Targeting Oncogenic EGFR and HER2 Mutations with AP32788: A Preclinical Evaluation

The abstract discusses the effectiveness of various tyrosine kinase inhibitors (TKIs) against different mutations in non-small cell lung cancer (NSCLC). Currently, erlotinib, gefitinib, and afatinib are approved for common EGFR mutations, but there are no approved treatments for less common mutations or HER2 mutations. AP32788 is highlighted as a selective inhibitor that targets all oncogenic forms of EGFR and HER2, including those with exon 20 insertions, with greater potency than wild-type EGFR.

In vitro studies using Ba/F3 cell lines showed that while erlotinib and gefitinib were effective against only two common EGFR mutations, afatinib was effective against a few more. In contrast, AP32788 was found to be effective against all 20 EGFR and HER2 mutations tested, including those with exon 20 insertions, with IC50 values ranging from 2.4 to 35 nM.

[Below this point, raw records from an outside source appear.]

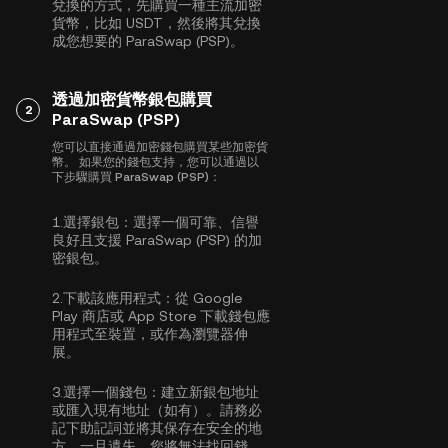
兌換的方式，先購買一種主流加密
貨幣，比如
USDT
，然後將其兌換
成您想要的 ParaSwap (PSP)。
透過加密貨幣銀包購買
2
ParaSwap (PSP)
您可以直接通過加密錢包購買某些加密貨
幣。 如果您的錢包支持，您可以通過以
下步驟購買 ParaSwap (PSP)：
1.
選擇銀包：
選擇一個可靠、信譽
良好且支援 ParaSwap (PSP) 的加
密銀包。
2.
下載該應用程式：
從 Google
Play 商店或 App Store 下載錢包應
用程式至裝置，或作為瀏覽器伸
展。
3.
選擇一個錢包：
建立新銀包地址
或匯入現有地址（如有）。請務必
記下助記詞並將其保存在安全的地
方。一旦遺失，您將無法找回錢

Animal studies with mice bearing tumors with EGFR or HER2 exon 20 insertions demonstrated that AP32788, when administered orally, induced tumor regression at well-tolerated doses. The efficacy was linked to the inhibition of EGFR signaling within the tumor.

The abstract concludes that AP32788's ability to inhibit all tested activated forms of EGFR and HER2 more potently than wild-type suggests it could be an effective treatment for patients. A phase 1/2 clinical trial for AP32788 in NSCLC patients is being planned. The study was presented at the 107th Annual Meeting of the American Association for Cancer Research.